“SoccerJack”? What the hell kind of lame handle is that? I will tell you straight up: It’s the kind of flippant name you pick for yourself when you are on day 5 of your quit, your mind is fucked, you just found this website with all sorts of great information, and you’re just plugging some damn words into the registration box to find out what the fuck is on the forum and you don’t want to give some group of weirdos your real name or any of your other online handles because you’re afraid they will find you elsewhere online and troll the fuck out of you.
Thus, I am only SoccerJack here.
The first time I thought about changing my name was after reading Syndrome’s entire introduction thread and his Hall of Fame speech. From the git go, just genius. Later on in my quit I thought about changing my name after encountering much cooler names like Cornholio, IncredibleDucky, walterwhite, Leonidas, Thumblewort . . . Hell, even wildirish317 has more character than my piece of trash.
But I haven’t even thought about a name change in awhile, and there probably won’t be one.
My handle here is a constant reminder of how warped my mind had become. How far I had let my health go for my addiction. The mountain I had to climb to stop using poison. It’s a scar that shows how much it took for my bull-headed, dumb shit self to make the decision to really quit.
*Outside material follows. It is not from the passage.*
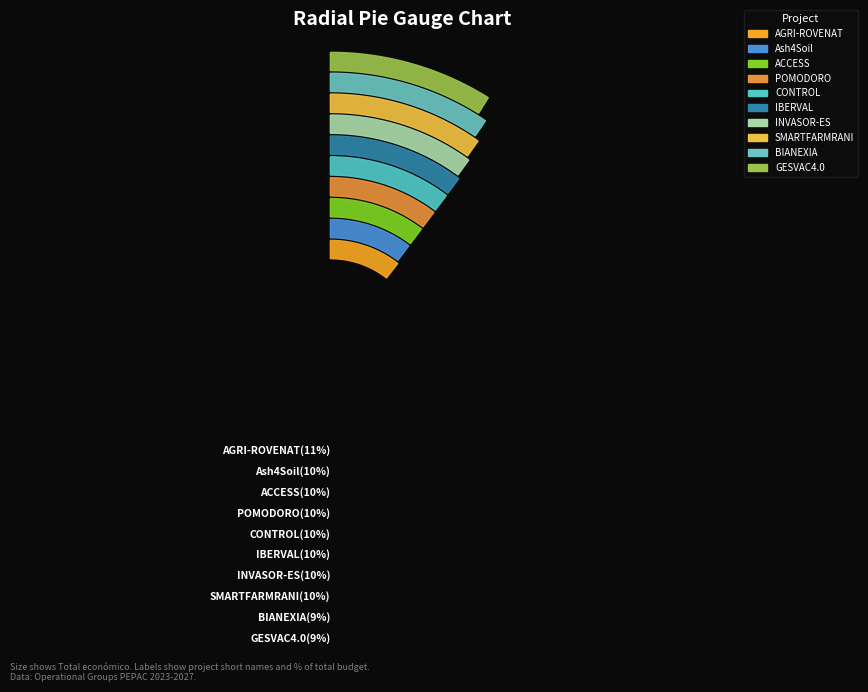

True or false: CONTROL accounts for 10% of the total.

True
Read my introduction. Go ahead and read it now and then come back.
That guy there would have caved. That dude caved a bunch of times over the years. That fucker in that introduction didn’t even think he was an addict.
That person no longer exists, because of this website.
Thank you March Madhouse of Mayhem. Thank you veterans. Thank you to others still marching to reach this modest milestone in a lifetime of quit. I look forward to continuing this dysfunction, and support, for many days to come.